■ Dataset entries
========================================================================

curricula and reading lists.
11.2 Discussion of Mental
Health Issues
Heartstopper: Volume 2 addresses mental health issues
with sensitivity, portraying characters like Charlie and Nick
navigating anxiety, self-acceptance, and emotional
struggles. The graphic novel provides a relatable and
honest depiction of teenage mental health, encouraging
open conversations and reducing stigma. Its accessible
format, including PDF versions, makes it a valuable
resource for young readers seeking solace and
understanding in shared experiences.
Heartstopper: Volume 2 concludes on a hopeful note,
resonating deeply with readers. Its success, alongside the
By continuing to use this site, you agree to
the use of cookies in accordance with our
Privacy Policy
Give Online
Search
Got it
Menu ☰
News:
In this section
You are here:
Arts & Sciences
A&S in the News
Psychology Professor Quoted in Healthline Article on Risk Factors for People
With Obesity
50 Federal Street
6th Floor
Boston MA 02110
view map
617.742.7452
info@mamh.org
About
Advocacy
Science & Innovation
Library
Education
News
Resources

========================================================================

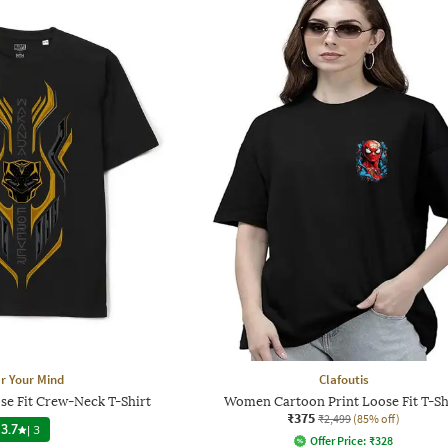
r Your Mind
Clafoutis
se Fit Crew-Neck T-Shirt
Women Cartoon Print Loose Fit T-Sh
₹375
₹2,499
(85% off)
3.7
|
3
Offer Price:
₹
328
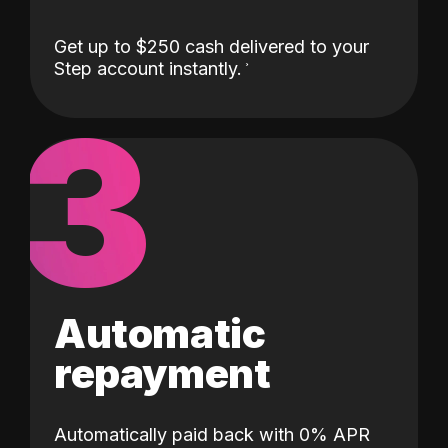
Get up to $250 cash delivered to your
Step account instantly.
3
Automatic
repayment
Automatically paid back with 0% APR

========================================================================

■ Instruction
Copy the records, without the pictures, from the line containing "r Your Mind" through the line containing "Automatically paid back with 0% APR".

■ Answer for the task
r Your Mind
Clafoutis
se Fit Crew-Neck T-Shirt
Women Cartoon Print Loose Fit T-Sh
₹375
₹2,499
(85% off)
3.7
|
3
Offer Price:
₹
328
Get up to $250 cash delivered to your
Step account instantly.
3
Automatic
repayment
Automatically paid back with 0% APR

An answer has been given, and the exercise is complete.